= Chris Van Hoof =

Chris Van Hoof is a full professor at KU Leuven’s Faculty of Engineering Science, vice-president of Connected Health Solutions, and fellow at IMEC, and general manager of OnePlanet Research Center.

==Education==

In 1992, Van Hoof received his PhD in Electrical Engineering from the University of Leuven in collaboration with IMEC.

==OnePlanet Research Center==

Van Hoof is general manager of OnePlanet Research Center. In February 2019, the Dutch government provided a 65 million euro grant to create the research venture, which is a multidisciplinary collaboration agreement between IMEC, Wageningen University & Research, Radboud University, and Radboud University Medical Center.

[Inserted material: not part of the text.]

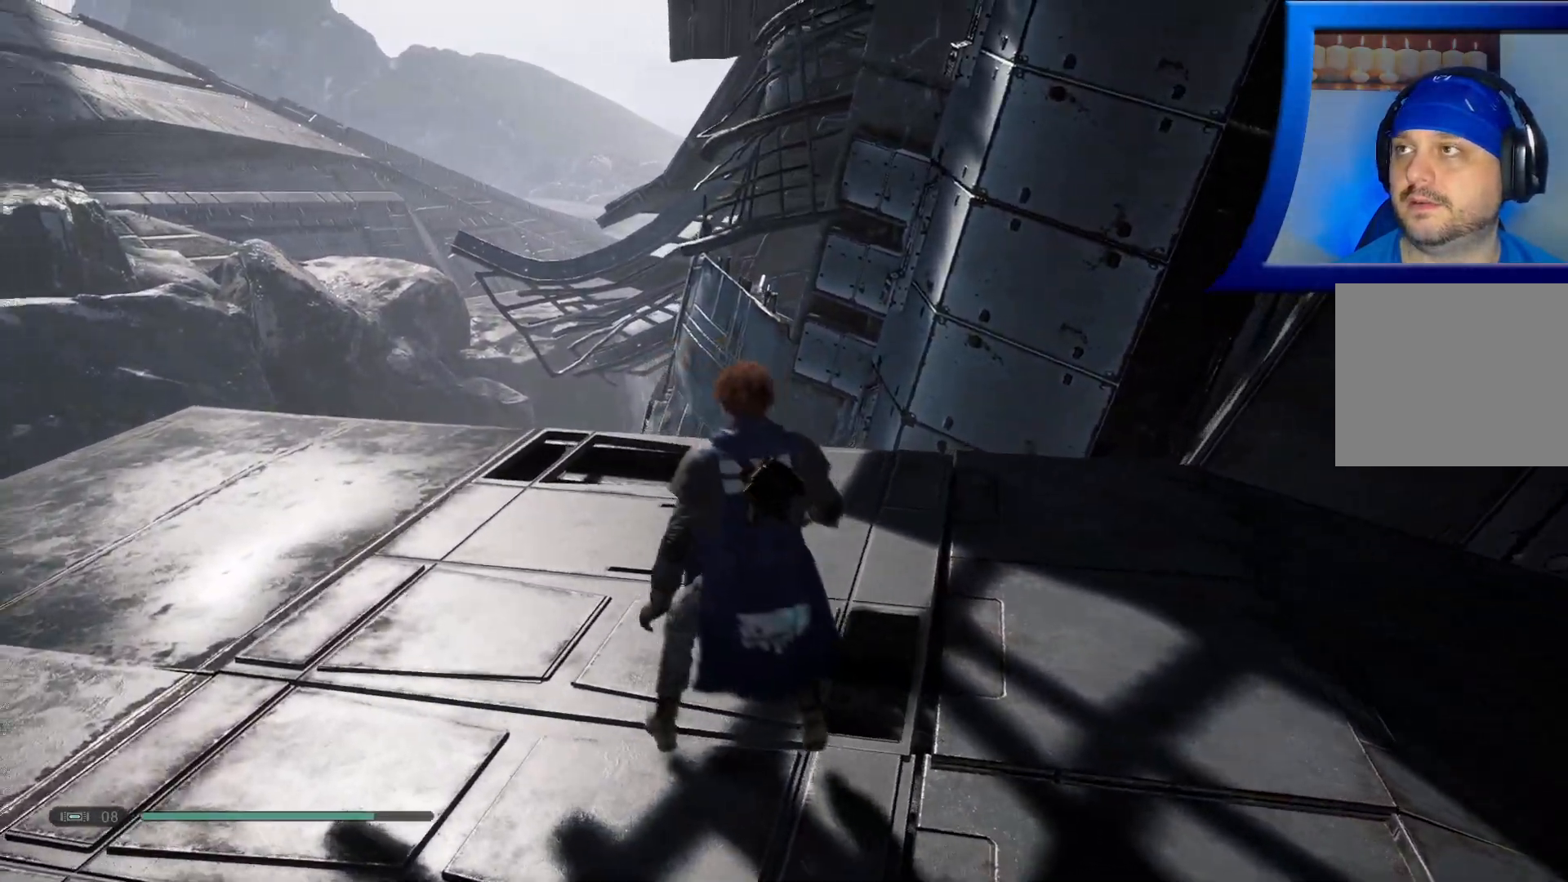
{"buttons": [], "left_stick": "down-left", "right_stick": "left", "events": [[83, "left_stick", "down-left"], [367, "R1", "down"], [400, "R1", "up"]]}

At OnePlanet, Van Hoof oversees fundamental and applied research and aims to use the latest chip and digital technologies to create novel health and agriculture technology-based solutions. Agrifood and health scientists are developing technologies to help people eat and live healthier, while ensuring a sustainable supply chain.

==IMEC==

At IMEC, Van Hoof oversees all research that goes into wearables, smart sensors and other connected health-related technology, such as ingestible and invisible body monitoring technologies. Van Hoof previously held positions at IMEC as manager and director leading research on sensors, imagers, 3D integration, MEMS, energy harvesting, body area networks, biomedical electronics, and wearable health. Van Hoof’s research at IMEC has been published in leading scientific journals, such as Nature.

===Digital Twin Technology===

Van Hoof is applying digital twin technology to build a more complete picture of an individual’s lifestyle, behavior and environment, with the aim of preventing and intercepting diseases that currently rely on longitudinal recordings.

===EEG Headset===

In 2018, IMEC announced that Van Hoof and his team had developed a prototype of an electroencephalogram (EEG) headset that can measure emotions and cognitive processes in the brain.

===Health Patch===

In 2016, Van Hoof and his team at IMEC presented a small-form health patch that was reported to have more functionalities than any other patch available on the market. The chip was optimized for low power consumption and was combined with an electrode patch that can stay on the body for long periods of time, including when showering.